Most of us have seen and heard the mighty kerfuffle of the Sony hack and the embarrassing emails that have been published. Of her racially insensitive comments, Amy Pascal said that's not "who I am" and her words really rang in my ears and gave me pause.
We would all like to BE the values that we hold so dearly. Courage, kindness, inclusiveness, hope, strength. But the truth is we aren't all those good things 100% of the time - not even close.
I admire Pascal for admitting that something she said in private was a stupid, bad thing to say or even think. If all of us who purport - and try - to be good all the time were exposed, I think there would be a great deal of apologizing going on.
It is not a failure to be less than you want to be or imagine yourself as. It's human. Until the Singularity arrives, I am afraid we are stuck with ourselves. This is who we are.
It's not easy to keep believing that we as individuals much less as a whole can be good and kind and intelligent and fair as much of the time as we would like to. In the face of so much upheaval all over the world, it's much easier to lie down in the snow of giving up than it is to keep on going and keep on trying to improve.
The rituals of life are one way we can try, though.
Hanukkah celebrates the miracle of the lights. It is a time when I literally and figuratively kindle the light to remind myself that life is good and that humans do more good things than bad. That we are complex and weird and that the story is not yet written. That every person who pursues their dreams or tries to make a difference in his or her own way is an act of tikkun olam - healing the world. And that's all we can do really, in the face of such darkness, is to be an individual light.
I am particularly drawn to people who do good and interesting things not because there is some pay off or reason but just because they are passionately engaged with their lives.
I come across delightful people almost every day. People just doing their thing happily, like the Israeli bus driver who greets everybody who gets on the bus and plays American doo-wop music every time I'm on his bus. Because he likes it.
So I had a think. Who else? Who is around me right now that I may not be paying attention to, who is doing what they love and making a difference? What if I really made a list? What if I focused on the positive?
In honor of the eight nights of Hanukkah, these are eight people that make my list:
Hannah, the young woman who cut my hair in Jerusalem the other day, who came to Israel to study the psychology of Chasidut. Young, rosy cheeked and enthusiastic, living in the holy city, so filled with tension, she studies at Hebrew University and tells me all about her studies as the scissors snip away. So young. So full of hope.
Yosef Halper, the owner of a Tel Aviv institution - Halper's Books - a mecca for passionate bibliophiles and rare book collectors. Yosef made me a cup of turkish coffee and showed me his packed to the rafters store that has books in four languages and some rare, signed books. He is, he said, living his dream. And mine as well, I might add.
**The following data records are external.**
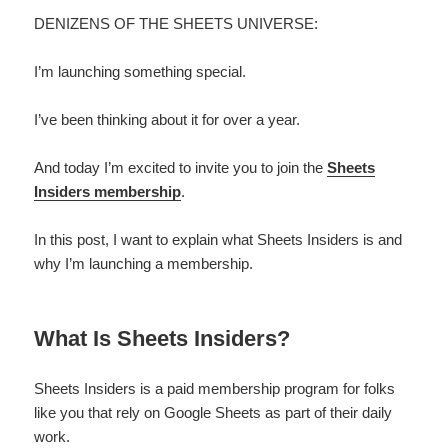
DENIZENS OF THE SHEETS UNIVERSE:
I’m launching something special.
I’ve been thinking about it for over a year.
And today I’m excited to invite you to join the
Sheets
Insiders membership
.
In this post, I want to explain what Sheets Insiders is and
why I’m launching a membership.
What Is Sheets Insiders?
Sheets Insiders is a paid membership program for folks
like you that rely on Google Sheets as part of their daily
work.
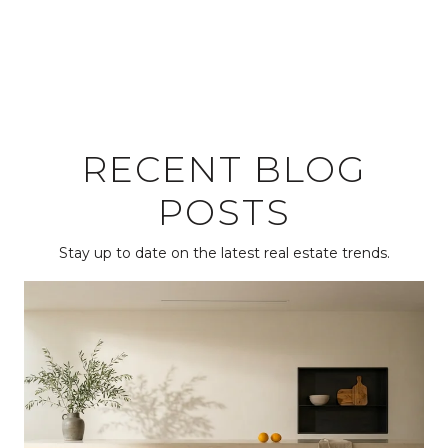
RECENT BLOG
POSTS
Stay up to date on the latest real estate trends.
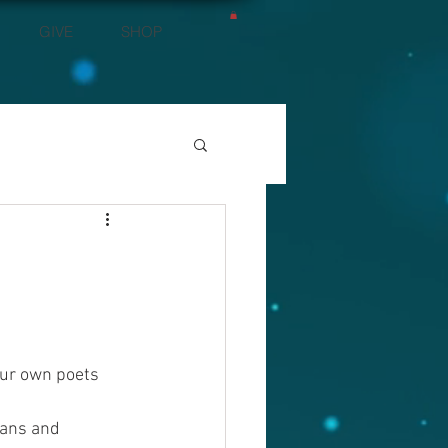
GIVE
SHOP
our own poets 
ans and 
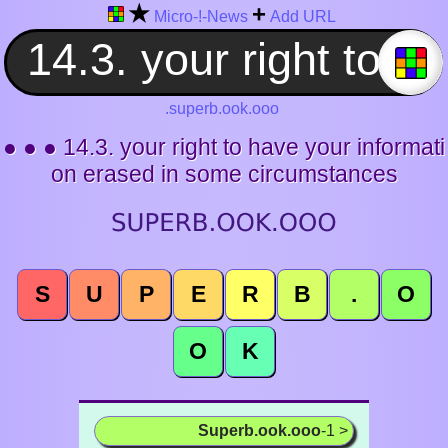
★
+
Micro-!-News
Add URL
.superb.ook.ooo
● ● ● 14.3. your right to have your informati
on erased in some circumstances
S
U
P
E
R
B
.
O
O
K
Superb.ook.ooo
-1 >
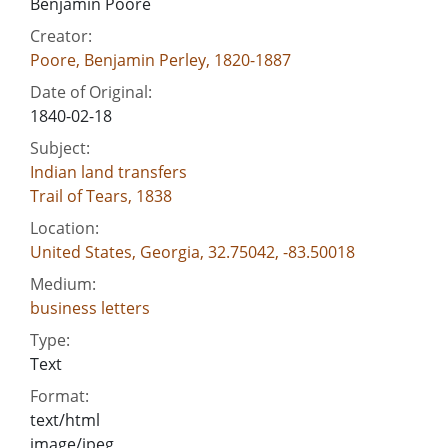
Benjamin Poore
Creator:
Poore, Benjamin Perley, 1820-1887
Date of Original:
1840-02-18
Subject:
Indian land transfers
Trail of Tears, 1838
Location:
United States, Georgia, 32.75042, -83.50018
Medium:
business letters
Type:
Text
Format:
text/html
image/jpeg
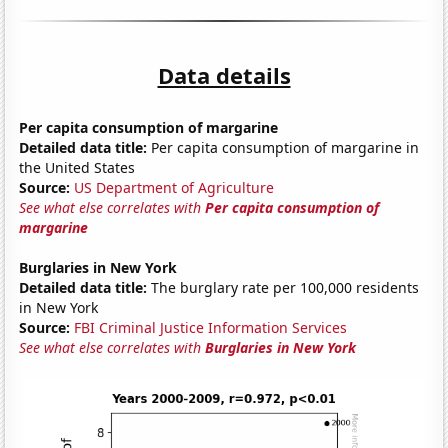
Data details
Per capita consumption of margarine
Detailed data title:
Per capita consumption of margarine in
the United States
Source:
US Department of Agriculture
See what else correlates with
Per capita consumption of
margarine
Burglaries in New York
Detailed data title:
The burglary rate per 100,000 residents
in New York
Source:
FBI Criminal Justice Information Services
See what else correlates with
Burglaries in New York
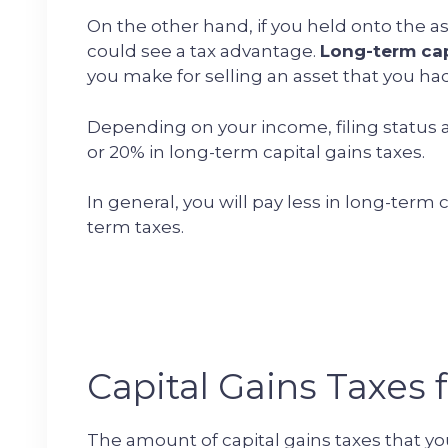
On the other hand, if you held onto the ass
could see a tax advantage.
Long-term cap
you make for selling an asset that you had 
Depending on your income, filing status a
or 20% in long-term capital gains taxes.
In general, you will pay less in long-term 
term taxes.
Capital Gains Taxes f
The amount of capital gains taxes that yo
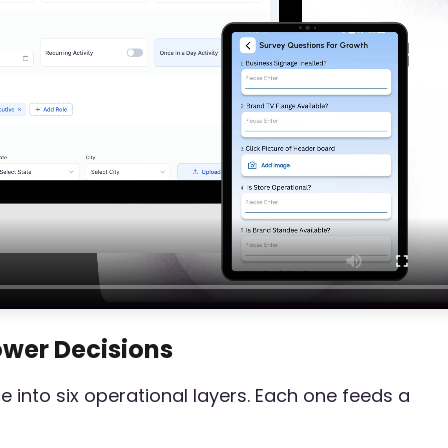
Power Decisions
e into six operational layers. Each one feeds a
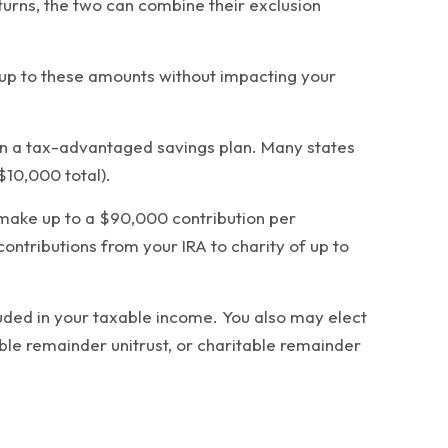
eturns, the two can combine their exclusion
4 up to these amounts without impacting your
 in a tax-advantaged savings plan. Many states
$10,000 total).
d make up to a $90,000 contribution per
contributions from your IRA to charity of up to
cluded in your taxable income. You also may elect
able remainder unitrust, or charitable remainder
My friend, Issamar Ginzberg, who just happens to also be a Rabbi living in Jerusalem, who also just happens to be a business strategy and marketing guru and public speaker. Issamar totally defies convention and embraces who he is and once did me a great kindness just because he could.
Nadav Dakner, the wunderkind 28 year old content marketing guru who, like so many young Israelis in Start Up Nation, balances his professional life with his military duties with élan, courage and dedication as if it were nothing.
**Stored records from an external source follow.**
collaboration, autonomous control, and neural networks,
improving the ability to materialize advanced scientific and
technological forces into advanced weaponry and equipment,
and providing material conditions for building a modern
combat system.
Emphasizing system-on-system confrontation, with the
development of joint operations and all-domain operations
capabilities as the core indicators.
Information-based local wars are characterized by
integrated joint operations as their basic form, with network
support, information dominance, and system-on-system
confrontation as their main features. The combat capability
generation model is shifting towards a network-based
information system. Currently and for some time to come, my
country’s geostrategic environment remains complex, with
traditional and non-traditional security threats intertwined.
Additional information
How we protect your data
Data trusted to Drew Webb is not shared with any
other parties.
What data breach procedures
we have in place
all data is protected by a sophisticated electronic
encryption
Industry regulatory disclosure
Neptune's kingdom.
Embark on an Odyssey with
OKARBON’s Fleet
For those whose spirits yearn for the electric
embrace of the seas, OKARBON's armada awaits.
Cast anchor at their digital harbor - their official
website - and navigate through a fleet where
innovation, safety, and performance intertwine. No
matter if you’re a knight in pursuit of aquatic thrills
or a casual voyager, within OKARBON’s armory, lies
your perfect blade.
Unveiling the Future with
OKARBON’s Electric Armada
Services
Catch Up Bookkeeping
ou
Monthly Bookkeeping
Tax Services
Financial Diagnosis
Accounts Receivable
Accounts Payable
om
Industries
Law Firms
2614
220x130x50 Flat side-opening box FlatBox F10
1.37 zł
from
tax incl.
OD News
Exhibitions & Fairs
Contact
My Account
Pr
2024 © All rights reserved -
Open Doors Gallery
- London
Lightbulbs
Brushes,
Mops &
Joel Haber, who left Hollywood, came to Israel and leads walking tours because he loves Israel, history, cooking and mostly people. Joel totally reinvented himself and is generally out in the sun showing tourists the wonders of antiquity and locals the best place to dine in the shuk in Jerusalem. They don't call him Fun Joel for nothing.
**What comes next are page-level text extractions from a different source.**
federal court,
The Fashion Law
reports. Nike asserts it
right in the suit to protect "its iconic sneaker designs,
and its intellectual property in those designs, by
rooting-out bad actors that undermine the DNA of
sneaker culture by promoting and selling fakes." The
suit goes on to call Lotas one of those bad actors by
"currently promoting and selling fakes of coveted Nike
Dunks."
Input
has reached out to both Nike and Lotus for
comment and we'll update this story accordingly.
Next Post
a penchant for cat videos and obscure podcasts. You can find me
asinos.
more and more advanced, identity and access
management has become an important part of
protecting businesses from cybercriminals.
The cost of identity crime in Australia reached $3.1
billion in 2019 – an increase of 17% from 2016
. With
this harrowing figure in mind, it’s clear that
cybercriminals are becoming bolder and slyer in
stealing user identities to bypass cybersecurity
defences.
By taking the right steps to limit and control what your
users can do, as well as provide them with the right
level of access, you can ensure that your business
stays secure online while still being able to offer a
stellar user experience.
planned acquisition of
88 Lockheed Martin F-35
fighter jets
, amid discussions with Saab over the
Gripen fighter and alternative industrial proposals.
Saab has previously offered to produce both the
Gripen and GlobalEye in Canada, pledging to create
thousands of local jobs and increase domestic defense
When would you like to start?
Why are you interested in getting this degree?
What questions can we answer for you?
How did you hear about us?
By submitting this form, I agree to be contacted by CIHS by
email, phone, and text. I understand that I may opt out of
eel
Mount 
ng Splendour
Deena Levenstein - dearest Deena - who hosts gatherings in Jerusalem, of poetry, fiction and nonfiction readings because it gives her joy to create a space for that and it enriches the community.
Dara Frank, the young woman who volunteers copious amounts of time for a peace organization in which Palestinians and Israelis take historic tours of the land together. Why does Dara do it? Simply because it gets people to talk and to encounter another point of view and that's a good thing, even if it feels like shouting into the wind.
And the Maccabeats, an a cappella group of former Yeshiva University Students who make uplifting Jewish themed music because they love to sing and perform. And because when I sent the a fan email they answered right away and were so emphatically joyful about what they do.
People like this are heroes to me - not because they are saving lives or discovering planets, but because they are doing what they love for no other reason than that.
We can't control what happens on this crazy blue marble but we can choose where to focus our attention. In a world where so much seems to be going wrong, just doing what you love is in itself an act of courage.
This is the perfect time of year to ask ourselves - am I being what I value? Is this who I am?
It's okay if the answer is no. Because you can change that.
Just look around for inspiration at the seemingly ordinary people in your life who defy convention by being who they are and doing what they love. They are everywhere. You just have to lift your eyes and look.